All I wanted to know is what happened to Gibson. Thinking about him helped me to think about all the wonderful things that had happened to me since I’d met him again. Memories of happy times, the way he protected me, held me and looked at me, gave me the inspiration to write.
Suddenly words and monologues and dialogues full of angst were all locked in my head…thoughts, feelings and emotions all cramming my brain so that I couldn’t think about anything else. A love story formed that needed to be put down, as the characters in my head gave their voices to the words that filled my head and gave me focus.
When they brought me a laptop, I wondered if I had asked them to…I didn’t remember asking that. At first I was scared to start writing, thinking that if anyone read it they would think the female was me and there were some pretty erotic things going on with my characters. Things Gibson and I had never tried. Georgie, my female protagonist, was like me in a way, because Gibson was a rock star and I am just an ordinary girl, but she and Ollie in my story had a very different path to mine.
There was already an ending in my head for a happy ever after for their story, but it didn’t seem so for me. Gibson was gone and I was somewhere safe because something had happened that I had no recollection of.
Listening to my music filled my heart with light and cleared my mind but when “Waiting for Superman” played I thought about Gibson and the lyrics he wrote, and figured that if he could do it that I should at least try. So… I wrote my book.
Every waking moment was used, except for the times when they took me for some kind of session with the doctor. My Mom came every day.
Every day
. I wondered where my dad had gone, but most of all, I worried about what happened to Gibson. As my story reached its conclusion my heart had a void again, but this time it was Gibson it was pining for. Pushing out of my chair, I automatically went to the song that made me feel close to him.

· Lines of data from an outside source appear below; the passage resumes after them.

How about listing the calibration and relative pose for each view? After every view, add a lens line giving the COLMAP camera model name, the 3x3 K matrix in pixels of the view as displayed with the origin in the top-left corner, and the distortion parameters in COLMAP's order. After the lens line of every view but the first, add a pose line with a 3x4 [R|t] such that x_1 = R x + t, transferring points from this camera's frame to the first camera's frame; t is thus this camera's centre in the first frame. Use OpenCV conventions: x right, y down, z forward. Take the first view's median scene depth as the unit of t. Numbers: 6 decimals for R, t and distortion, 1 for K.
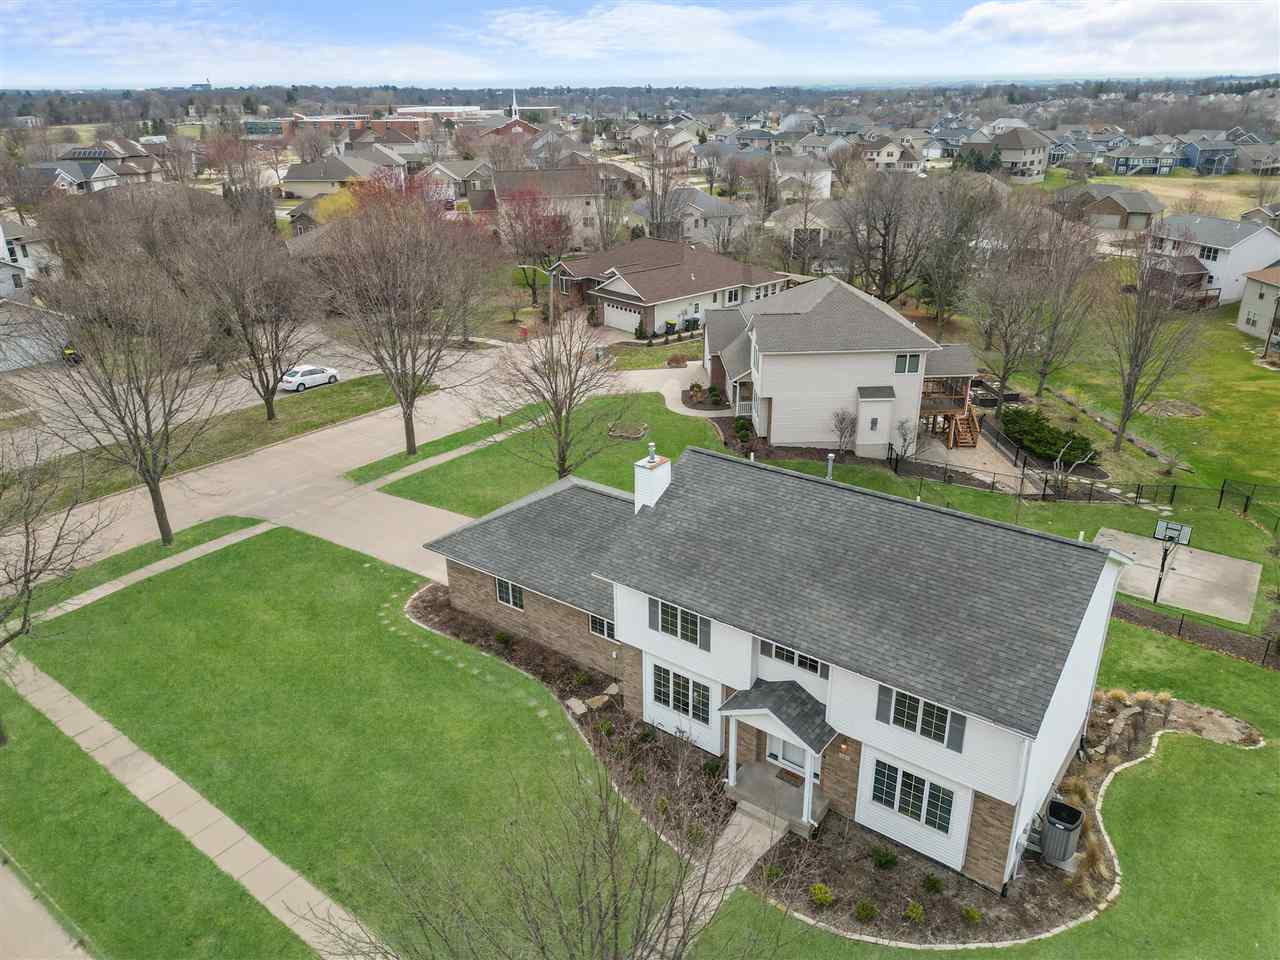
lens RADIAL K [[915.6, 0, 640.0], [0, 915.6, 480.0], [0, 0, 1]] dist [0.005047, -0.000489]
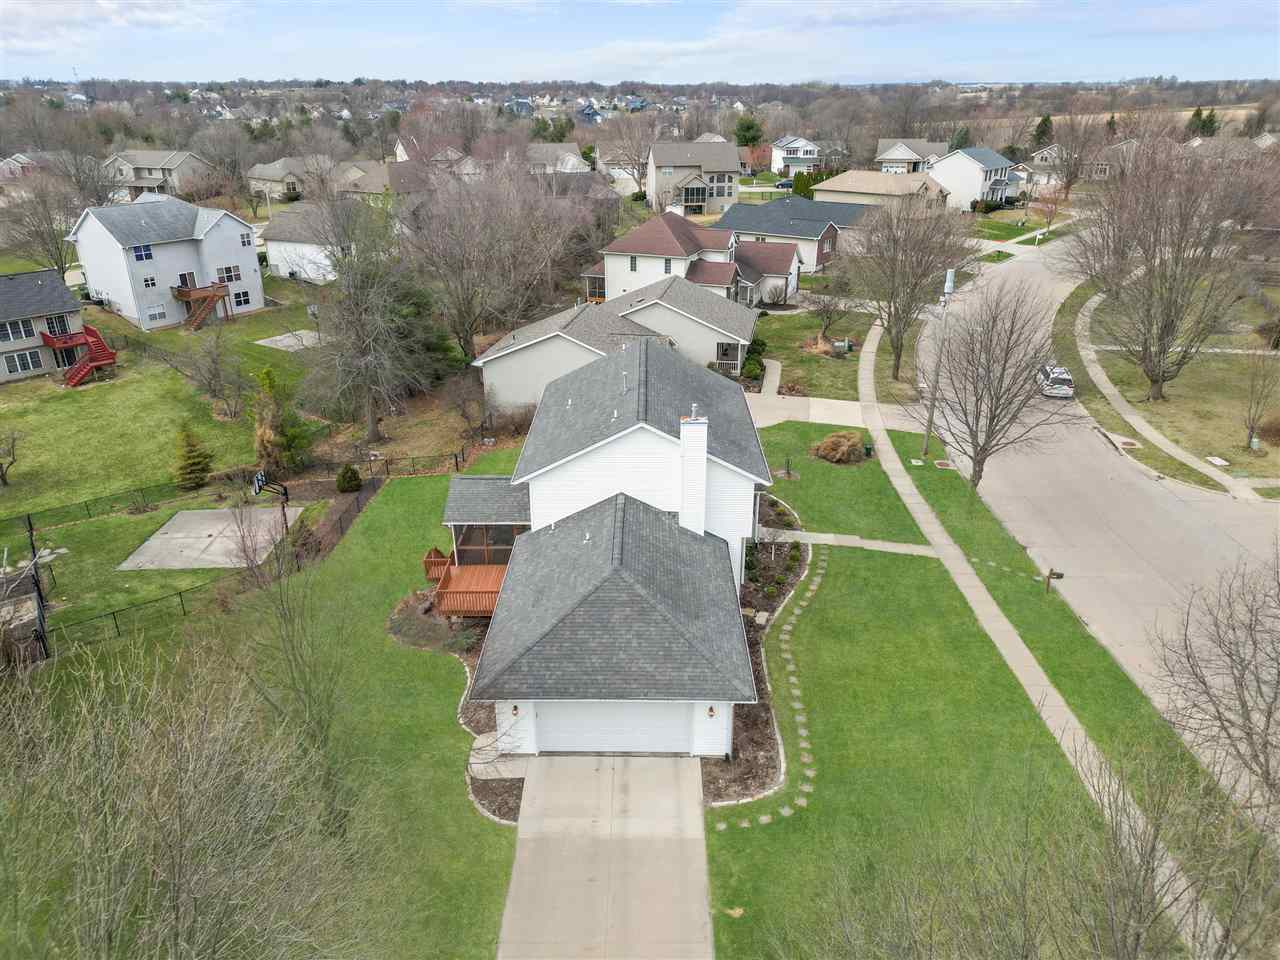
lens RADIAL K [[886.3, 0, 640.0], [0, 886.3, 480.0], [0, 0, 1]] dist [0.033529, -0.002700]
pose [[-0.592582, -0.310104, 0.743426, -0.819243], [0.323361, 0.753715, 0.572146, -0.639255], [-0.737756, 0.579439, -0.346362, 1.468501]]
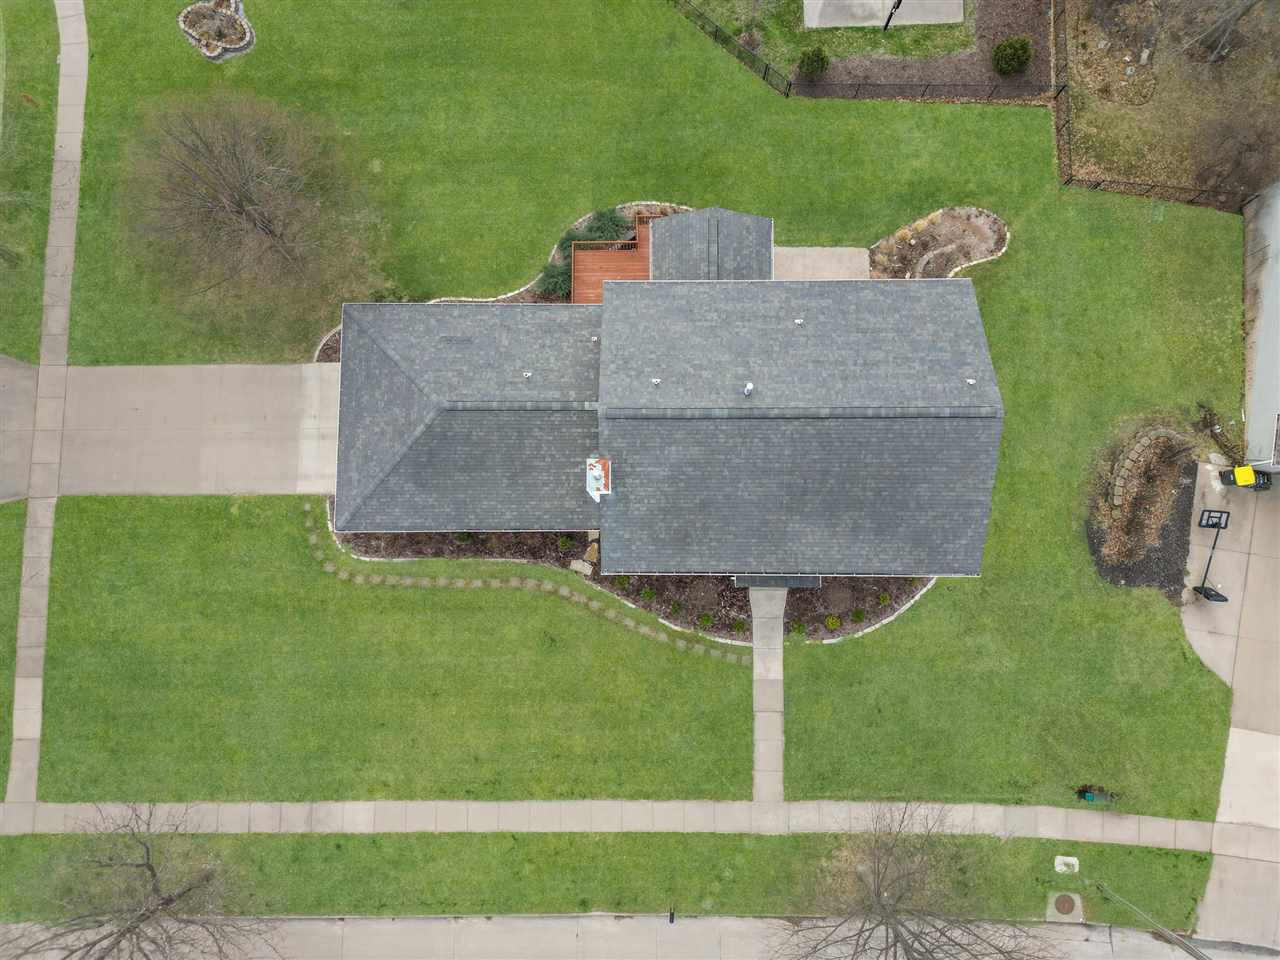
lens RADIAL K [[886.3, 0, 640.0], [0, 886.3, 480.0], [0, 0, 1]] dist [0.033529, -0.002700]
pose [[0.799292, -0.596962, 0.069055, -0.019913], [0.230355, 0.410491, 0.882289, -0.843546], [-0.555040, -0.689299, 0.465615, 0.507096]]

As soon as Chris Daughtry’s gravelly voice began to sing, I began to write Gibson’s name. Over and over until my wrist hurt then I stopped, wondering if everyone had known what I couldn’t see at the time. What Gibson didn’t want to see? Had I reached my expiry date like Tori warned me I would? Did he just cut me off? Why could I remember her and nothing else?

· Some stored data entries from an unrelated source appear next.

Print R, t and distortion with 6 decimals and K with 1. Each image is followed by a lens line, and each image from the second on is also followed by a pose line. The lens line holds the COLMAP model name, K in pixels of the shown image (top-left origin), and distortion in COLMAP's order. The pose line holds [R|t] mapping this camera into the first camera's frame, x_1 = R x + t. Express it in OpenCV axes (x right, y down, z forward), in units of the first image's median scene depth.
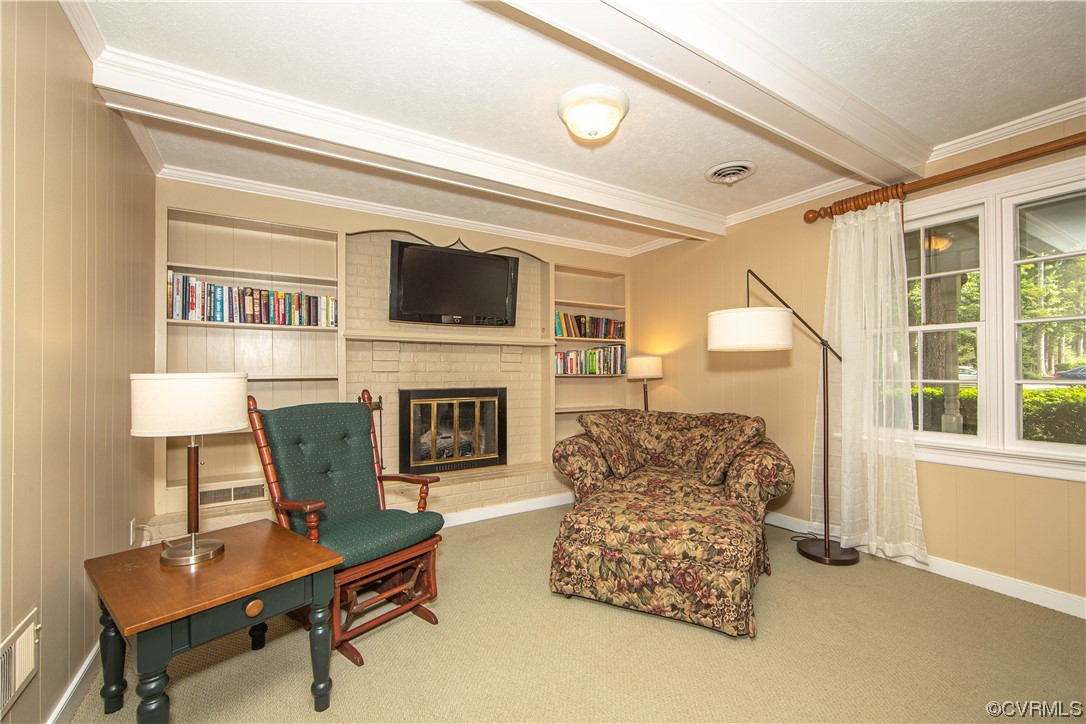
lens RADIAL K [[432.9, 0, 485.7], [0, 432.9, 364.1], [0, 0, 1]] dist [-0.014384, 0.001047]
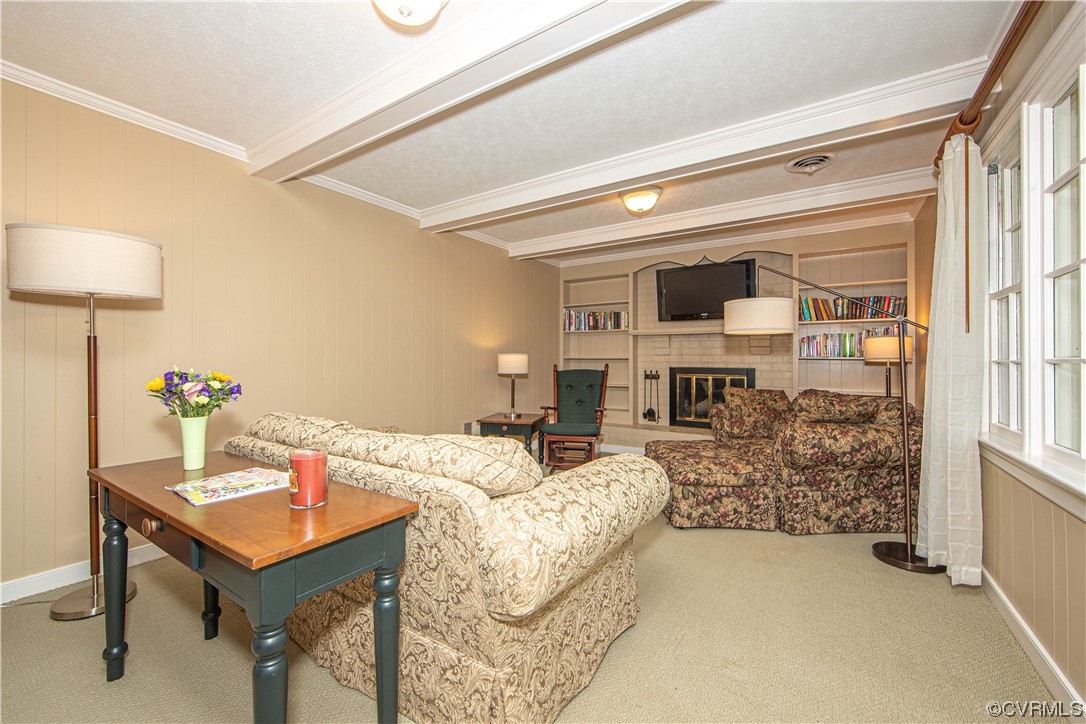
lens RADIAL K [[432.9, 0, 546.9], [0, 432.9, 358.1], [0, 0, 1]] dist [-0.014384, 0.001047]
pose [[0.439805, 0.000673, -0.898093, 1.004500], [0.010044, 0.999933, 0.005668, 0.016516], [0.898037, -0.011513, 0.439769, -0.037572]]
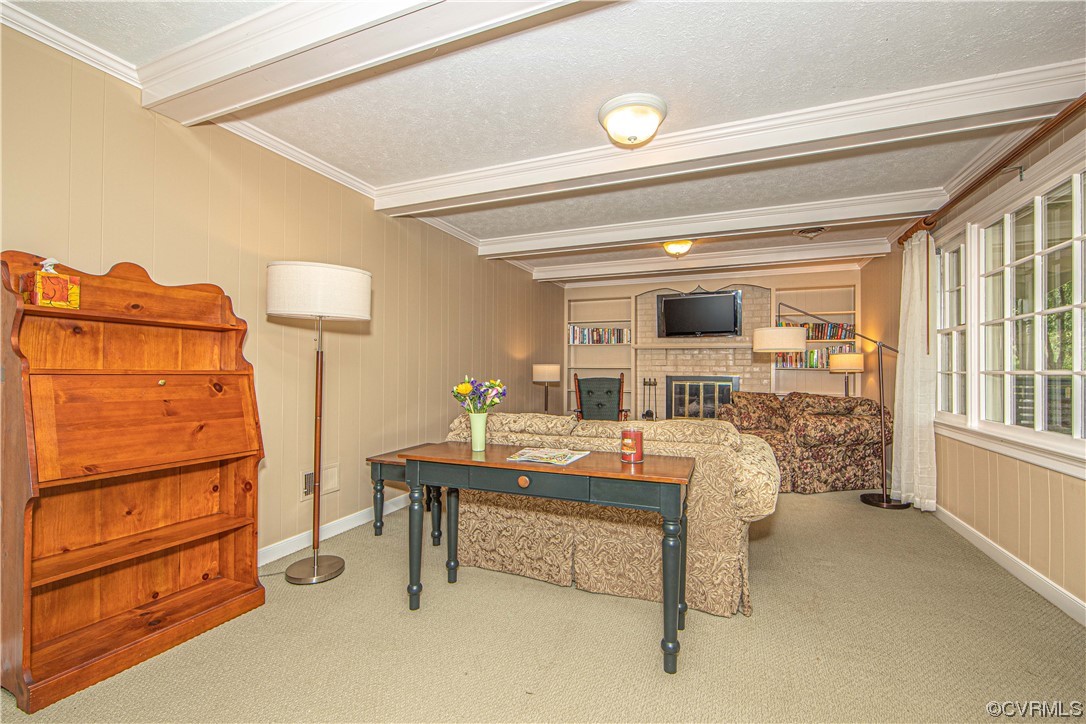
lens RADIAL K [[432.9, 0, 533.2], [0, 432.9, 366.4], [0, 0, 1]] dist [-0.014384, 0.001047]
pose [[0.579947, 0.002287, -0.814651, 0.995878], [0.007128, 0.999944, 0.007881, 0.003315], [0.814623, -0.010377, 0.579898, -0.520877]]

Once those questions were in my head, I couldn’t shake them out again. Eventually I had to ask, but all I could say was Gibson. Sitting on my bed, my mom cupped her hand to her mouth and inside my head I was screaming what’s wrong? Where is he? What happened? Suddenly my mom was ushered out the door and I was left on my own. She was in shock. Did he die?
During lunch, the urge to know what had happened to me was so strong that I blurted out Gibson’s name again. The voluntary aid who was feeding me with her visitor’s badge around her neck, gave me no response other than to leave the room.
Later that day I was sitting in the room, staring into the corner, I hadn’t realized I was until the doctor’s hand came into my line of sight. “Chloe, I have a new person I want you to see. He has come especially to see you. I am going to leave and come back in fifteen minutes, and he will leave again.”
Sitting and waiting for the person to speak seemed to take an age, then I had the shock of my life when I heard Gibson’s voice. There was no expectation about visitors, but my first thought was, thank god he’s alive. The elation of knowing that was quickly replaced by the sensation of my heart beating erratically in my chest and pulsing up into my mouth. Two more questions emerged, Why was he here? And did something happen that brought him here out of pity?